▶ **EXERCISE BRIEF**: Please find all lines in the data that hold the string "wrist" and copy them.

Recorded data
——

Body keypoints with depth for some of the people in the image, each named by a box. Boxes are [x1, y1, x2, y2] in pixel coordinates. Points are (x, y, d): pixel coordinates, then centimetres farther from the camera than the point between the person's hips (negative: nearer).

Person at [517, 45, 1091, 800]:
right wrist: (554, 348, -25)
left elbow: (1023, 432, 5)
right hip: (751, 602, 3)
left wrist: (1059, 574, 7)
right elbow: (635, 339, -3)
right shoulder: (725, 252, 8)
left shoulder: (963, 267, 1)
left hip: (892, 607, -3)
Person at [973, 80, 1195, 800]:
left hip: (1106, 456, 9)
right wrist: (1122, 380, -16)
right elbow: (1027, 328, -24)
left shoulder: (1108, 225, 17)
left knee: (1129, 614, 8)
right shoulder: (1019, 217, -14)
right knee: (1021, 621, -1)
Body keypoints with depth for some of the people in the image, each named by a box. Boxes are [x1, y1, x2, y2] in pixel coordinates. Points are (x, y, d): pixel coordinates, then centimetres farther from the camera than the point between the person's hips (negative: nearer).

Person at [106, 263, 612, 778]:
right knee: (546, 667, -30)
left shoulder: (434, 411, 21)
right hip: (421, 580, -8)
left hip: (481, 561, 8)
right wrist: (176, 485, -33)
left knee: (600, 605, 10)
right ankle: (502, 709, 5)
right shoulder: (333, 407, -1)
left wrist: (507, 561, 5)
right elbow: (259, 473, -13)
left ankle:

——

▶ **YOUR RESPONSE**:
right wrist: (554, 348, -25)
left wrist: (1059, 574, 7)
right wrist: (1122, 380, -16)
right wrist: (176, 485, -33)
left wrist: (507, 561, 5)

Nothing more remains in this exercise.